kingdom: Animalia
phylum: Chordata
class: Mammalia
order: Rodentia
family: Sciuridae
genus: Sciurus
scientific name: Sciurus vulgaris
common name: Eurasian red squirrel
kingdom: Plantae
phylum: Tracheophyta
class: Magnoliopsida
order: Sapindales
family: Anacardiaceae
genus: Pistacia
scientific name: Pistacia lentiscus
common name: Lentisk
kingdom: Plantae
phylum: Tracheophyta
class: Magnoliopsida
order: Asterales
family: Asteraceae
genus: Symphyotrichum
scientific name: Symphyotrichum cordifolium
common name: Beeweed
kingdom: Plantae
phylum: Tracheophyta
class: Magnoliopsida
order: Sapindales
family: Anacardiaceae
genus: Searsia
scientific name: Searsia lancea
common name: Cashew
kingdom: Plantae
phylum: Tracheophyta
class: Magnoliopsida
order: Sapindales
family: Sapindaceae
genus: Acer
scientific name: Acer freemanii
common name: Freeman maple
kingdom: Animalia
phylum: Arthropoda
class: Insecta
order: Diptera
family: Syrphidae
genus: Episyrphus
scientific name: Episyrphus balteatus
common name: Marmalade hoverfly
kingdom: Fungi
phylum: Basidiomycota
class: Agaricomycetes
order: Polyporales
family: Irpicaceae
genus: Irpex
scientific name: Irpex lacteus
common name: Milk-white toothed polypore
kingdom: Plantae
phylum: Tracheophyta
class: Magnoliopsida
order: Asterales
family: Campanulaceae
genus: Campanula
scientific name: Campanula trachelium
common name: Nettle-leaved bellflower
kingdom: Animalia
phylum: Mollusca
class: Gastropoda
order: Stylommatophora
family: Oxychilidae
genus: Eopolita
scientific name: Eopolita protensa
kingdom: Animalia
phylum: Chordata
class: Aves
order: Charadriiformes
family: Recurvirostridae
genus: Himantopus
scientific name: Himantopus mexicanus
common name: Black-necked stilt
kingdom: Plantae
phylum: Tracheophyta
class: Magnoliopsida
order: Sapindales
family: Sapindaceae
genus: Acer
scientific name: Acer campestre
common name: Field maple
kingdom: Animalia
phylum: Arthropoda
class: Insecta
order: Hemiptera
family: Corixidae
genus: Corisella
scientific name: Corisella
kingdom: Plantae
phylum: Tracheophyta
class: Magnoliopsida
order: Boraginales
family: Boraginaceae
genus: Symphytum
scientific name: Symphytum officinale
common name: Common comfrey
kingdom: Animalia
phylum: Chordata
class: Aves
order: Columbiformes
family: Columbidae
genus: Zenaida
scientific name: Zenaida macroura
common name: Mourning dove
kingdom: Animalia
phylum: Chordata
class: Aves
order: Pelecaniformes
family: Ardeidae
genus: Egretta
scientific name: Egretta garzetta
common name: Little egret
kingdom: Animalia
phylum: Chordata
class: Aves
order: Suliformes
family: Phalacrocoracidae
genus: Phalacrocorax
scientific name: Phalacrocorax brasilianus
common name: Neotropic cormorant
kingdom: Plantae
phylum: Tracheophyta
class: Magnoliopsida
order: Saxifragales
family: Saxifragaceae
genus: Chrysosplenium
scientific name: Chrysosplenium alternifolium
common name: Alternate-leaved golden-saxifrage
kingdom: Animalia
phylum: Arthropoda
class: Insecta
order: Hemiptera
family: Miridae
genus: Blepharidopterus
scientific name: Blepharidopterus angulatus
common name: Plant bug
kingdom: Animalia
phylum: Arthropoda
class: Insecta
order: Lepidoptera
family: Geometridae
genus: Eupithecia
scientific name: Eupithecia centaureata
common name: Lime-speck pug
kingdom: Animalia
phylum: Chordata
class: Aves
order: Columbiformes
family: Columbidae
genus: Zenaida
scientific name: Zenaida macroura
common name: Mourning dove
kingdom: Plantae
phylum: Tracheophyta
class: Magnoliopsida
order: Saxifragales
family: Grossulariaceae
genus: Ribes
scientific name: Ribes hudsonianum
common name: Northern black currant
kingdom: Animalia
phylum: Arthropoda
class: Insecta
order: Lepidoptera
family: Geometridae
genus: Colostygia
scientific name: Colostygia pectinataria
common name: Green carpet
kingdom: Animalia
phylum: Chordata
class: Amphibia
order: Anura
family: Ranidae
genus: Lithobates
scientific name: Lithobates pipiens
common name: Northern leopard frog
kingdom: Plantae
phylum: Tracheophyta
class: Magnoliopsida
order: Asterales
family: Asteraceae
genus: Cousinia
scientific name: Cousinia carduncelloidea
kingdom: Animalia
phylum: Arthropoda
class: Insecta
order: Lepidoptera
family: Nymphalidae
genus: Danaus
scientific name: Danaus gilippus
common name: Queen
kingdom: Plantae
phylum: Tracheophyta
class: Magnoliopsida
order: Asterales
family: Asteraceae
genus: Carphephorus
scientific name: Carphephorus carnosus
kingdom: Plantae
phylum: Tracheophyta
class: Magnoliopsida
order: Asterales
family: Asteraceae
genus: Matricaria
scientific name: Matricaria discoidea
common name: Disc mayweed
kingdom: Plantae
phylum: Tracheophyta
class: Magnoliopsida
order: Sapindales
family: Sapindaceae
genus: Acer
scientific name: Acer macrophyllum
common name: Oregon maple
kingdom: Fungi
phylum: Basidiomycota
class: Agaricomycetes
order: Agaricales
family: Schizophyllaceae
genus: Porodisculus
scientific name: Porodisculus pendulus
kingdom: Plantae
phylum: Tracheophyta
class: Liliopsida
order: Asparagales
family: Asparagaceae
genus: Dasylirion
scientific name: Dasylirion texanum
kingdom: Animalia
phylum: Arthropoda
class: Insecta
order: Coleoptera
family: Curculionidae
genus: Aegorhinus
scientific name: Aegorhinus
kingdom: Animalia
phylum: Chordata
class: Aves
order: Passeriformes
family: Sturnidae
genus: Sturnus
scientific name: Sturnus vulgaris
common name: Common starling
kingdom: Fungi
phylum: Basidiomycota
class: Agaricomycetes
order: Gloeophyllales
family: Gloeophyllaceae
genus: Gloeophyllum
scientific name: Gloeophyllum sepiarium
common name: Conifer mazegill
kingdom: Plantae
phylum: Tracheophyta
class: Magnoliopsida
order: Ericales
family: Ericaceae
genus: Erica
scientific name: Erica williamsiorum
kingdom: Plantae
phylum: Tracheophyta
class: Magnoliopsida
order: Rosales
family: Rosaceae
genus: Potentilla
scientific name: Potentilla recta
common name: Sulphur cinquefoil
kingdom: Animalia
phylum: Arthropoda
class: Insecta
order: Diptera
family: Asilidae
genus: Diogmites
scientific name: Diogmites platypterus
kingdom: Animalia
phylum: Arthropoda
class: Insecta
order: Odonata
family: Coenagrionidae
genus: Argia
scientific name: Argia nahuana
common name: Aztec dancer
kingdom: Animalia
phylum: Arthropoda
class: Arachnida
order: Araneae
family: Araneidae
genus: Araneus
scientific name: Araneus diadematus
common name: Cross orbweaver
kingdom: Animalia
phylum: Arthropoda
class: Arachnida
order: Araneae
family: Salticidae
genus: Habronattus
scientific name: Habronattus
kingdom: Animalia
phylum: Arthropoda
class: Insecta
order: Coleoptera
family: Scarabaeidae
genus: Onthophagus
● ● ● ● ● ● ●
Quote every line of the records above word for word, from the first record through the last.

kingdom: Animalia
phylum: Chordata
class: Mammalia
order: Rodentia
family: Sciuridae
genus: Sciurus
scientific name: Sciurus vulgaris
common name: Eurasian red squirrel
kingdom: Plantae
phylum: Tracheophyta
class: Magnoliopsida
order: Sapindales
family: Anacardiaceae
genus: Pistacia
scientific name: Pistacia lentiscus
common name: Lentisk
kingdom: Plantae
phylum: Tracheophyta
class: Magnoliopsida
order: Asterales
family: Asteraceae
genus: Symphyotrichum
scientific name: Symphyotrichum cordifolium
common name: Beeweed
kingdom: Plantae
phylum: Tracheophyta
class: Magnoliopsida
order: Sapindales
family: Anacardiaceae
genus: Searsia
scientific name: Searsia lancea
common name: Cashew
kingdom: Plantae
phylum: Tracheophyta
class: Magnoliopsida
order: Sapindales
family: Sapindaceae
genus: Acer
scientific name: Acer freemanii
common name: Freeman maple
kingdom: Animalia
phylum: Arthropoda
class: Insecta
order: Diptera
family: Syrphidae
genus: Episyrphus
scientific name: Episyrphus balteatus
common name: Marmalade hoverfly
kingdom: Fungi
phylum: Basidiomycota
class: Agaricomycetes
order: Polyporales
family: Irpicaceae
genus: Irpex
scientific name: Irpex lacteus
common name: Milk-white toothed polypore
kingdom: Plantae
phylum: Tracheophyta
class: Magnoliopsida
order: Asterales
family: Campanulaceae
genus: Campanula
scientific name: Campanula trachelium
common name: Nettle-leaved bellflower
kingdom: Animalia
phylum: Mollusca
class: Gastropoda
order: Stylommatophora
family: Oxychilidae
genus: Eopolita
scientific name: Eopolita protensa
kingdom: Animalia
phylum: Chordata
class: Aves
order: Charadriiformes
family: Recurvirostridae
genus: Himantopus
scientific name: Himantopus mexicanus
common name: Black-necked stilt
kingdom: Plantae
phylum: Tracheophyta
class: Magnoliopsida
order: Sapindales
family: Sapindaceae
genus: Acer
scientific name: Acer campestre
common name: Field maple
kingdom: Animalia
phylum: Arthropoda
class: Insecta
order: Hemiptera
family: Corixidae
genus: Corisella
scientific name: Corisella
kingdom: Plantae
phylum: Tracheophyta
class: Magnoliopsida
order: Boraginales
family: Boraginaceae
genus: Symphytum
scientific name: Symphytum officinale
common name: Common comfrey
kingdom: Animalia
phylum: Chordata
class: Aves
order: Columbiformes
family: Columbidae
genus: Zenaida
scientific name: Zenaida macroura
common name: Mourning dove
kingdom: Animalia
phylum: Chordata
class: Aves
order: Pelecaniformes
family: Ardeidae
genus: Egretta
scientific name: Egretta garzetta
common name: Little egret
kingdom: Animalia
phylum: Chordata
class: Aves
order: Suliformes
family: Phalacrocoracidae
genus: Phalacrocorax
scientific name: Phalacrocorax brasilianus
common name: Neotropic cormorant
kingdom: Plantae
phylum: Tracheophyta
class: Magnoliopsida
order: Saxifragales
family: Saxifragaceae
genus: Chrysosplenium
scientific name: Chrysosplenium alternifolium
common name: Alternate-leaved golden-saxifrage
kingdom: Animalia
phylum: Arthropoda
class: Insecta
order: Hemiptera
family: Miridae
genus: Blepharidopterus
scientific name: Blepharidopterus angulatus
common name: Plant bug
kingdom: Animalia
phylum: Arthropoda
class: Insecta
order: Lepidoptera
family: Geometridae
genus: Eupithecia
scientific name: Eupithecia centaureata
common name: Lime-speck pug
kingdom: Animalia
phylum: Chordata
class: Aves
order: Columbiformes
family: Columbidae
genus: Zenaida
scientific name: Zenaida macroura
common name: Mourning dove
kingdom: Plantae
phylum: Tracheophyta
class: Magnoliopsida
order: Saxifragales
family: Grossulariaceae
genus: Ribes
scientific name: Ribes hudsonianum
common name: Northern black currant
kingdom: Animalia
phylum: Arthropoda
class: Insecta
order: Lepidoptera
family: Geometridae
genus: Colostygia
scientific name: Colostygia pectinataria
common name: Green carpet
kingdom: Animalia
phylum: Chordata
class: Amphibia
order: Anura
family: Ranidae
genus: Lithobates
scientific name: Lithobates pipiens
common name: Northern leopard frog
kingdom: Plantae
phylum: Tracheophyta
class: Magnoliopsida
order: Asterales
family: Asteraceae
genus: Cousinia
scientific name: Cousinia carduncelloidea
kingdom: Animalia
phylum: Arthropoda
class: Insecta
order: Lepidoptera
family: Nymphalidae
genus: Danaus
scientific name: Danaus gilippus
common name: Queen
kingdom: Plantae
phylum: Tracheophyta
class: Magnoliopsida
order: Asterales
family: Asteraceae
genus: Carphephorus
scientific name: Carphephorus carnosus
kingdom: Plantae
phylum: Tracheophyta
class: Magnoliopsida
order: Asterales
family: Asteraceae
genus: Matricaria
scientific name: Matricaria discoidea
common name: Disc mayweed
kingdom: Plantae
phylum: Tracheophyta
class: Magnoliopsida
order: Sapindales
family: Sapindaceae
genus: Acer
scientific name: Acer macrophyllum
common name: Oregon maple
kingdom: Fungi
phylum: Basidiomycota
class: Agaricomycetes
order: Agaricales
family: Schizophyllaceae
genus: Porodisculus
scientific name: Porodisculus pendulus
kingdom: Plantae
phylum: Tracheophyta
class: Liliopsida
order: Asparagales
family: Asparagaceae
genus: Dasylirion
scientific name: Dasylirion texanum
kingdom: Animalia
phylum: Arthropoda
class: Insecta
order: Coleoptera
family: Curculionidae
genus: Aegorhinus
scientific name: Aegorhinus
kingdom: Animalia
phylum: Chordata
class: Aves
order: Passeriformes
family: Sturnidae
genus: Sturnus
scientific name: Sturnus vulgaris
common name: Common starling
kingdom: Fungi
phylum: Basidiomycota
class: Agaricomycetes
order: Gloeophyllales
family: Gloeophyllaceae
genus: Gloeophyllum
scientific name: Gloeophyllum sepiarium
common name: Conifer mazegill
kingdom: Plantae
phylum: Tracheophyta
class: Magnoliopsida
order: Ericales
family: Ericaceae
genus: Erica
scientific name: Erica williamsiorum
kingdom: Plantae
phylum: Tracheophyta
class: Magnoliopsida
order: Rosales
family: Rosaceae
genus: Potentilla
scientific name: Potentilla recta
common name: Sulphur cinquefoil
kingdom: Animalia
phylum: Arthropoda
class: Insecta
order: Diptera
family: Asilidae
genus: Diogmites
scientific name: Diogmites platypterus
kingdom: Animalia
phylum: Arthropoda
class: Insecta
order: Odonata
family: Coenagrionidae
genus: Argia
scientific name: Argia nahuana
common name: Aztec dancer
kingdom: Animalia
phylum: Arthropoda
class: Arachnida
order: Araneae
family: Araneidae
genus: Araneus
scientific name: Araneus diadematus
common name: Cross orbweaver
kingdom: Animalia
phylum: Arthropoda
class: Arachnida
order: Araneae
family: Salticidae
genus: Habronattus
scientific name: Habronattus
kingdom: Animalia
phylum: Arthropoda
class: Insecta
order: Coleoptera
family: Scarabaeidae
genus: Onthophagus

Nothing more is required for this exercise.